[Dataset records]

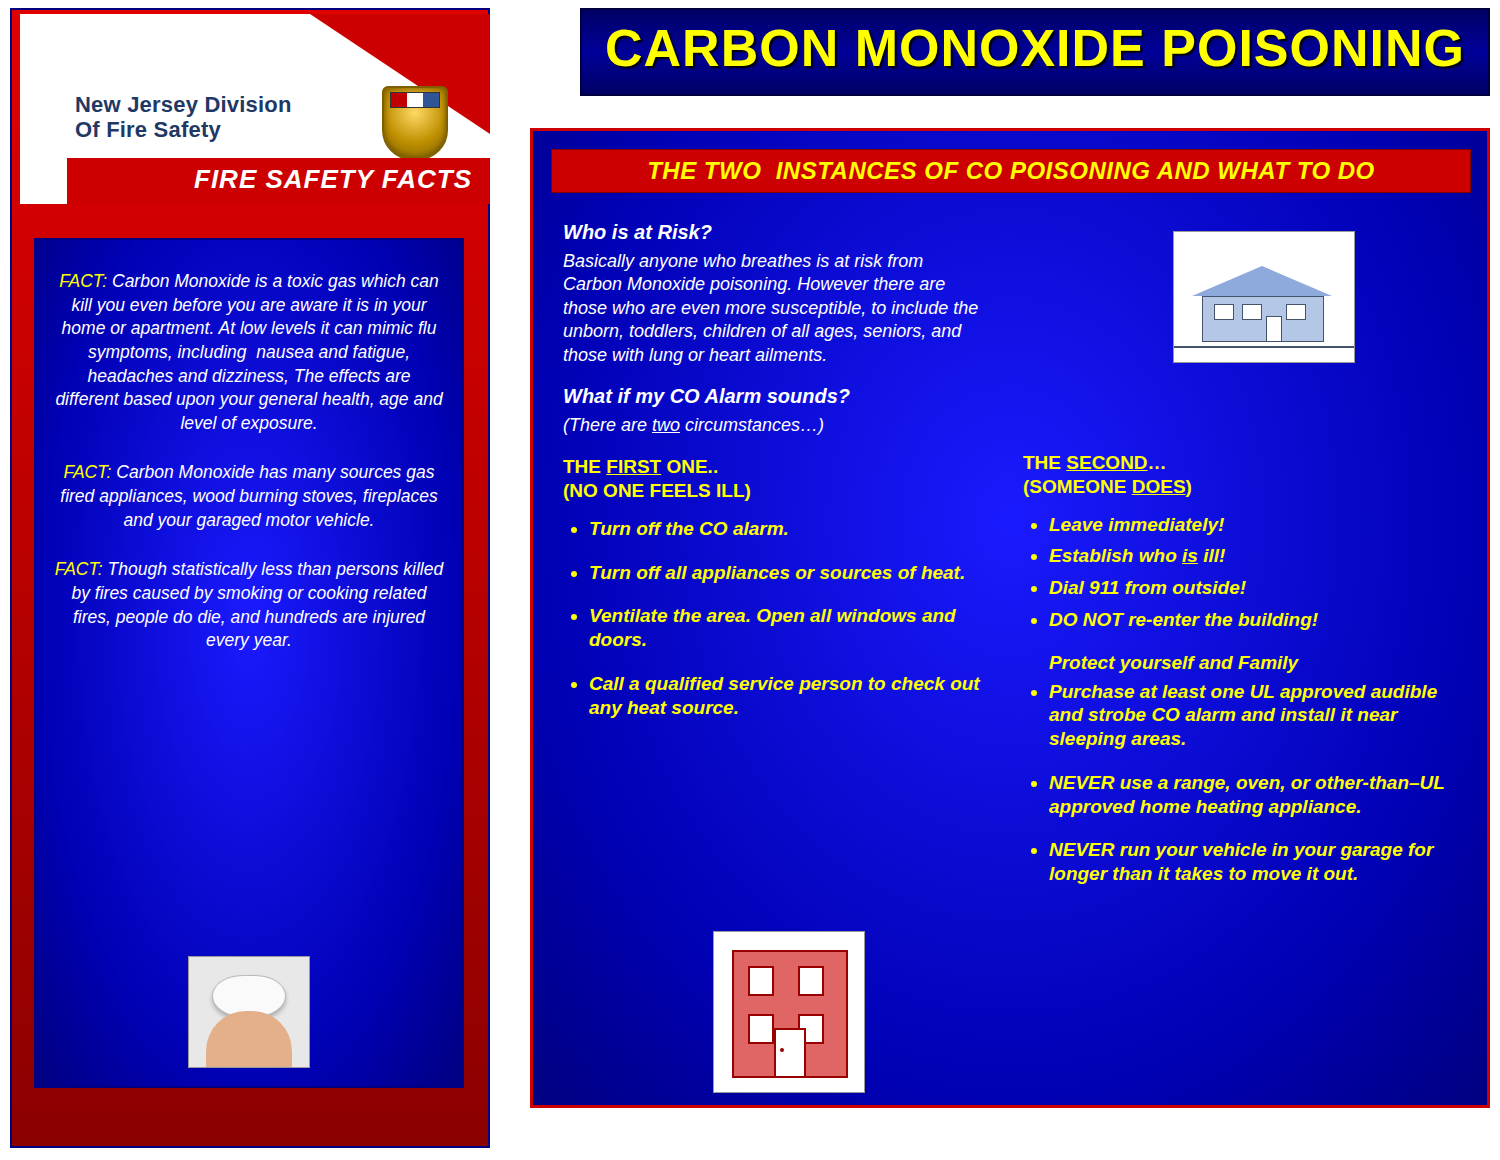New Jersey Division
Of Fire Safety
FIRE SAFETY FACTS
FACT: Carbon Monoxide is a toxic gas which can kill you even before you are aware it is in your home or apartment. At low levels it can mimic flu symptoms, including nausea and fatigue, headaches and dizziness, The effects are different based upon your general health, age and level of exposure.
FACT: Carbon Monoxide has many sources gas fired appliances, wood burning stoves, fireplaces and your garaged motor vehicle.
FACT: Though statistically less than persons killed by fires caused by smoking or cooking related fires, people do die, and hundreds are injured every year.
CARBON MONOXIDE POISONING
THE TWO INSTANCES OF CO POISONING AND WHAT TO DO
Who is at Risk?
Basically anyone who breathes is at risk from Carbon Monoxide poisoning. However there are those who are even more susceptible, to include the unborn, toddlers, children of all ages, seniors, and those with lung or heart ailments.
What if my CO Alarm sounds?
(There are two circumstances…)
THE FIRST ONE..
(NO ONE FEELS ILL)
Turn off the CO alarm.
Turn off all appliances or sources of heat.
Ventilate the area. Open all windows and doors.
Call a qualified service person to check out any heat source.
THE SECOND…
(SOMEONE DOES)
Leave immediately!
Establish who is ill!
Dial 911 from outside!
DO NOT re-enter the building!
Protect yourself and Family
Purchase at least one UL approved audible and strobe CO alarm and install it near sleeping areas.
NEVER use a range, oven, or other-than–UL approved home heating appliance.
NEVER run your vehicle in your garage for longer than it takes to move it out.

* Problem description *
Please write out, exactly as they appear, the line that contains "Turn off the CO alarm." and every line after it up to the end of the entries above, and no others.

* Your solution *
Turn off the CO alarm.
Turn off all appliances or sources of heat.
Ventilate the area. Open all windows and doors.
Call a qualified service person to check out any heat source.
THE SECOND…
(SOMEONE DOES)
Leave immediately!
Establish who is ill!
Dial 911 from outside!
DO NOT re-enter the building!
Protect yourself and Family
Purchase at least one UL approved audible and strobe CO alarm and install it near sleeping areas.
NEVER use a range, oven, or other-than–UL approved home heating appliance.
NEVER run your vehicle in your garage for longer than it takes to move it out.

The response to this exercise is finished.